Exercise description:
Copy the news item below on China's steel scrap standards from "At a closed-door" up to and including "Mysteel Global notes.", substituting "ferrous scrap" for each "steel scrap".

At a closed-door conference held in Beijing on November 29, Chinese government bodies including the Ministry of Ecology and Environment finally approved new classification standards for the country's steel scrap sector. Though the details are yet to be released, the new standards classify categories of steel scrap and are comparable to those in use internationally, paving the way for China to re-open its ports to approved types of foreign steel scrap, Mysteel Global notes.

Despite the size of China's steel scrap industry, until now the country has lacked a unified system of steel scrap classifications and those that Chinese steelmakers and scrap collectors are presently using have been described as "crude" and at odds with those of other countries, as reported.

The final official document and more details about the new criteria will be released by the end of this year, according to a report on the conference from Xinhua News Agency, China's official media.

For scrap processors and traders outside of China, the new standards agreed on Sunday will be extremely welcome as they define the parameters for what materials constitute "recyclable steel raw materials" - materials that forthwith, will be regarded as 'to-standard' steel waste and whose free import will be permitted - and what China's Customs inspectors will decide is "garbage" - in Beijing's parlance - whose entry will be blocked.

"We are excited that the criteria will finally be revealed, as the whole scrap industry has waited too long," a Shanghai-based scrap-market participant commented.

Industry grouping, the China Association of Metalscrap Utilization (CAMU) and related governing bodies have been working closely on specifying and standardizing domestic steel scrap supplies for the past couple of years, as reported. In late November 2018, CAMU Secretary-General Li Shubin outlined the problem regarding the absence of universally agreed steel scrap classifications.

"At the moment, tests for the quality and type (of steel scrap) are all just visual checks, without any third-party verification. Differences of opinion on quality, and arguments over price, occur frequently during scrap trading," he noted.

Provided material:
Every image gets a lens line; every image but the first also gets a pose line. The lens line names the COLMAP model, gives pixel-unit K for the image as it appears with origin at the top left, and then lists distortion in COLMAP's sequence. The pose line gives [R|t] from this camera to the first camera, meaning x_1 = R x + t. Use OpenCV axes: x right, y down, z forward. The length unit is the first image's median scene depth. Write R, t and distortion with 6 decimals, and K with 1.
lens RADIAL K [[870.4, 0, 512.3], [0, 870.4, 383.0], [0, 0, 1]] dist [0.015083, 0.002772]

---

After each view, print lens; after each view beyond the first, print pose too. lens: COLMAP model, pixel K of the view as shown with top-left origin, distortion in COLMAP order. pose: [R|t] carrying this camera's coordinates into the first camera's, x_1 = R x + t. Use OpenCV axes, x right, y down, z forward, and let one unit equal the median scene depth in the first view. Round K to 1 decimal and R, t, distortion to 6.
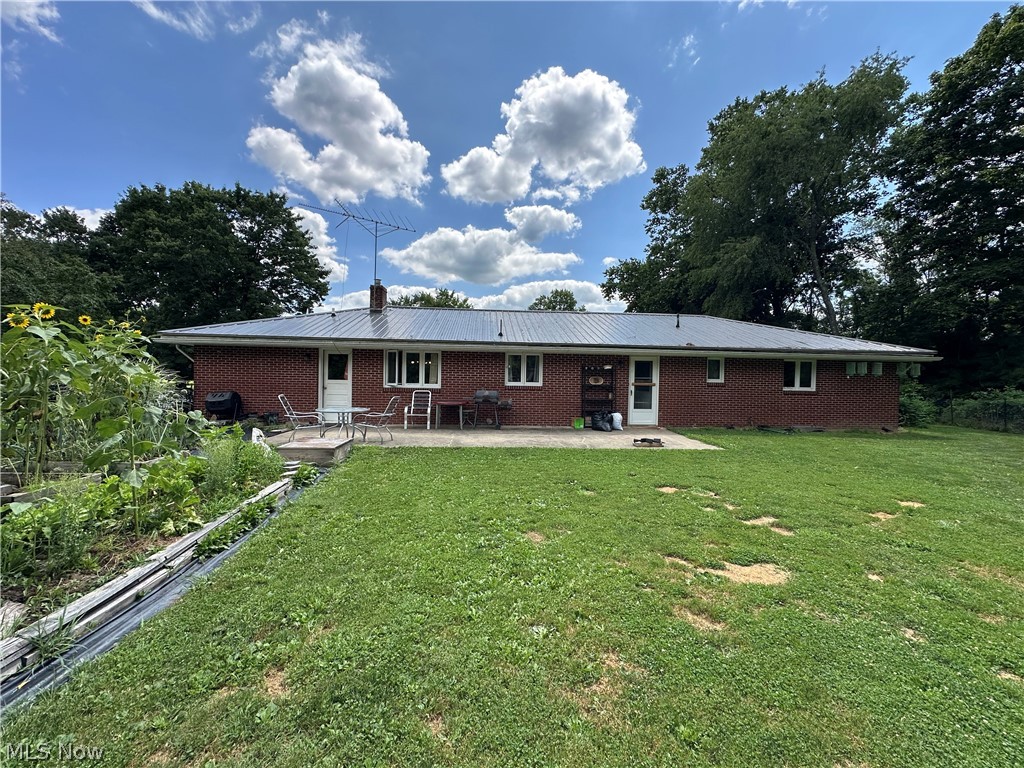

Solution:
At a closed-door conference held in Beijing on November 29, Chinese government bodies including the Ministry of Ecology and Environment finally approved new classification standards for the country's ferrous scrap sector. Though the details are yet to be released, the new standards classify categories of ferrous scrap and are comparable to those in use internationally, paving the way for China to re-open its ports to approved types of foreign ferrous scrap, Mysteel Global notes.